* **What is expected**
Return the lines of the listing word for word in the stretch from the line containing "Reading left to" through the end of the listing. Leave the pictures out of your answer.

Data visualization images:
+===+
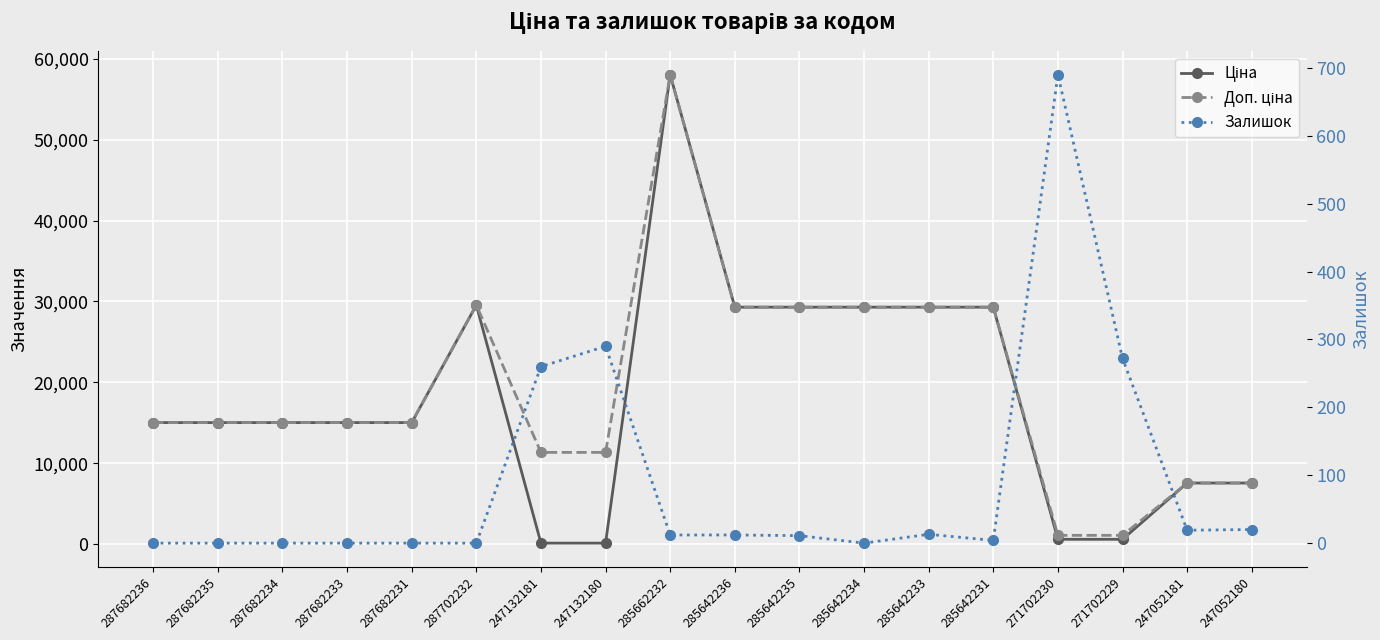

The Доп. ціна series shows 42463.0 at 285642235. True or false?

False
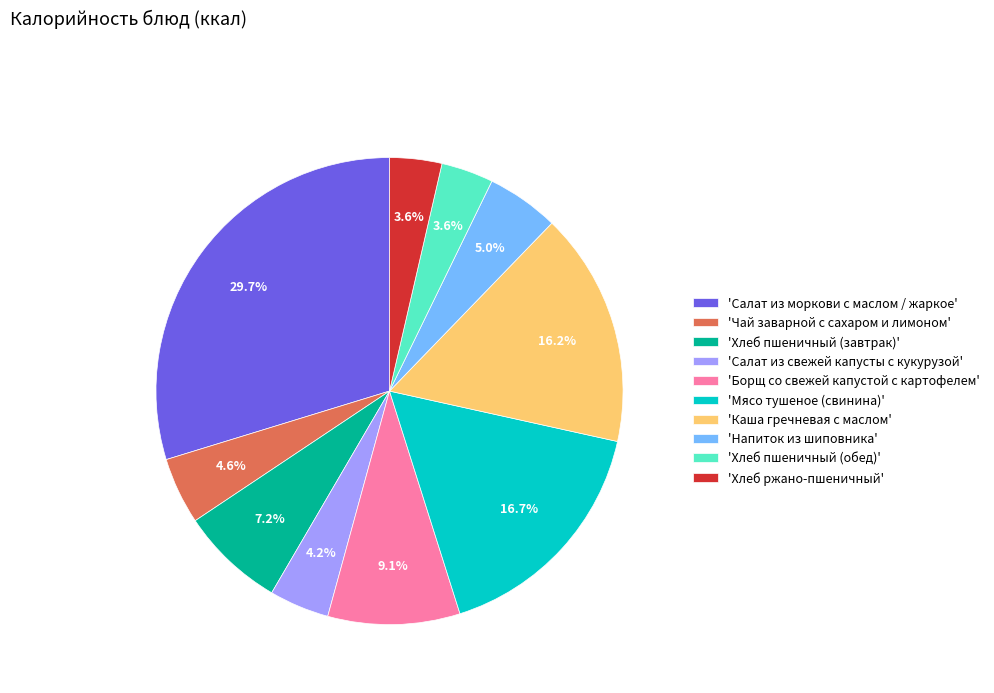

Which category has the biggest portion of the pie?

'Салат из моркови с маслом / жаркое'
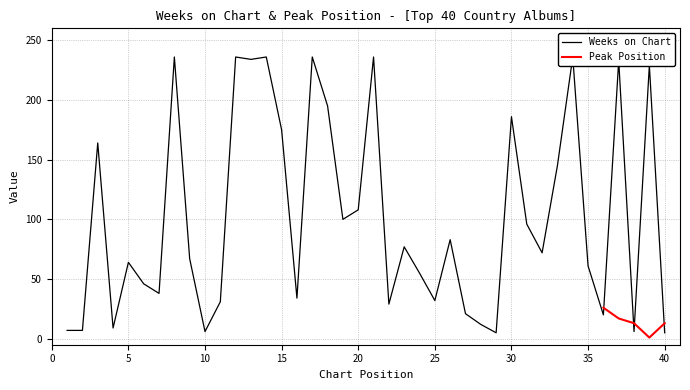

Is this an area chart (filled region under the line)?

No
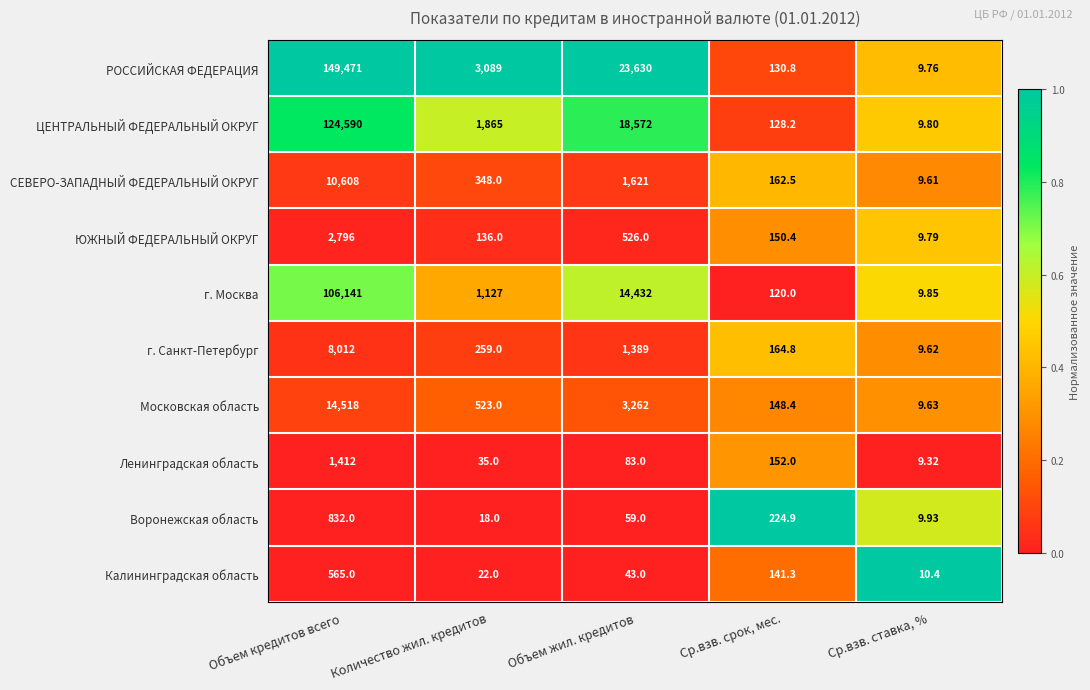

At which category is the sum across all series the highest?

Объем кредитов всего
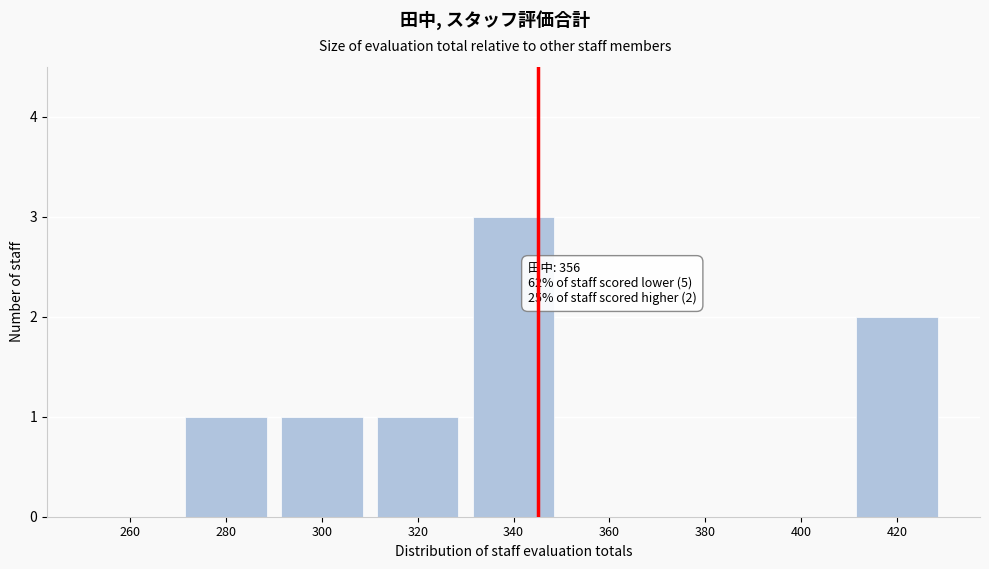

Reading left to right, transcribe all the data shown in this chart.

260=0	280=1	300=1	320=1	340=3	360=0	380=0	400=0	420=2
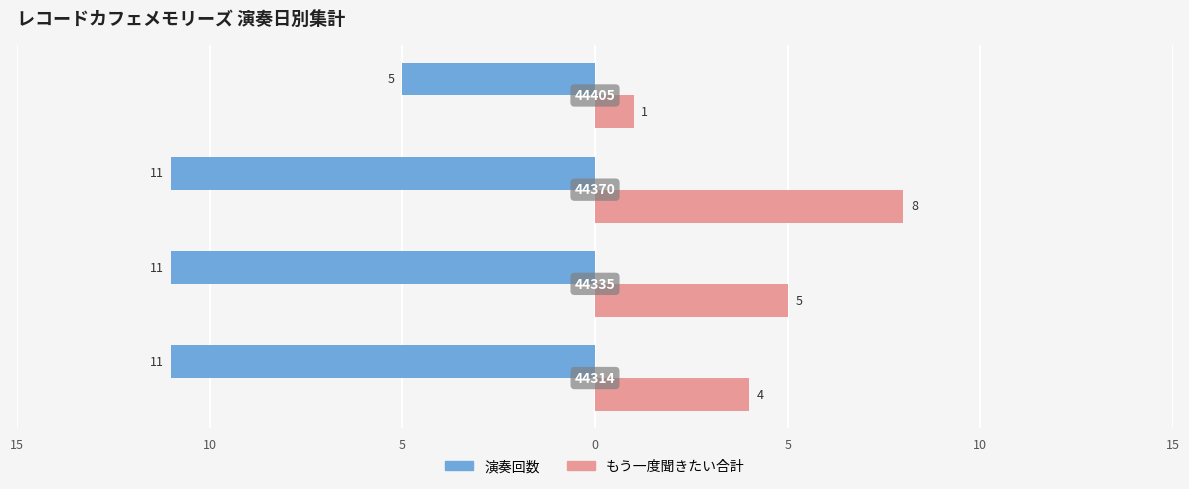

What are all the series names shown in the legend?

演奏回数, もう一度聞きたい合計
+===+
* **Response to this exercise**
Reading left to right, transcribe all the data shown in this chart.

260=0	280=1	300=1	320=1	340=3	360=0	380=0	400=0	420=2

What are all the series names shown in the legend?

演奏回数, もう一度聞きたい合計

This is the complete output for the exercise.